__Exercise brief__: Copy the passage below about plastic packaging and extended producer responsibility in the Philippines word for word, from start to finish.

Passage for review Start Marker

Single-use plastics covers most packaging materials. If you remove it and replace it with compostable material, the circular model is useless.

Bonar Laureto, executive director, Business for Sustainable Development

BSD creates the sustainability reports and impact assessment for 53 of its members including Nestlé, Unilever, Coca-Cola, and Monde Nissin—food and beverage giants which beach audit studies have shown to be among the world’s biggest marine plastic polluters.

Laureto, who is leading an ongoing BSD research that studies options to the proposed plastic ban, is instead calling for the amendment of the existing Republic Act 9003 or Ecological Solid Waste Management Act of 2000, to include provisions on the practice of EPR in the Philippines.

Several bills have already been filed over the past four years mandating EPR, but legislation on it has been dragging. 

Collected plastic materials are upcycled into marketable products like long-use plastics like pails, benches, slides or as an additive to asphalt road construction replacing bitumen, said Laureto. 

A multi-sectoral organisation advocating for zero waste, whose members are similar to BSD’s, is supporting the same approach.

Passage for review End Marker
Data under study Start Marker

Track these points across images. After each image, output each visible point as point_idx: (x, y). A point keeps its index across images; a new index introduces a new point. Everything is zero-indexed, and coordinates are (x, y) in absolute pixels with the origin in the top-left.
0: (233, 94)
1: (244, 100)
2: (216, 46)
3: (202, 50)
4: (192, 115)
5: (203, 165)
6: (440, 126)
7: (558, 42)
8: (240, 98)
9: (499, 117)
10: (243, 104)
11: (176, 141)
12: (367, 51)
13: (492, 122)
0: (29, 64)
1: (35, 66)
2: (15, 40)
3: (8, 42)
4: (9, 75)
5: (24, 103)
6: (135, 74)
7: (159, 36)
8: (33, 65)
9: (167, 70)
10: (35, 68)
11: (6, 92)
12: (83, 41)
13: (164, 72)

Data under study End Marker

__Result of this exercise__:
Single-use plastics covers most packaging materials. If you remove it and replace it with compostable material, the circular model is useless.

Bonar Laureto, executive director, Business for Sustainable Development

BSD creates the sustainability reports and impact assessment for 53 of its members including Nestlé, Unilever, Coca-Cola, and Monde Nissin—food and beverage giants which beach audit studies have shown to be among the world’s biggest marine plastic polluters.

Laureto, who is leading an ongoing BSD research that studies options to the proposed plastic ban, is instead calling for the amendment of the existing Republic Act 9003 or Ecological Solid Waste Management Act of 2000, to include provisions on the practice of EPR in the Philippines.

Several bills have already been filed over the past four years mandating EPR, but legislation on it has been dragging. 

Collected plastic materials are upcycled into marketable products like long-use plastics like pails, benches, slides or as an additive to asphalt road construction replacing bitumen, said Laureto. 

A multi-sectoral organisation advocating for zero waste, whose members are similar to BSD’s, is supporting the same approach.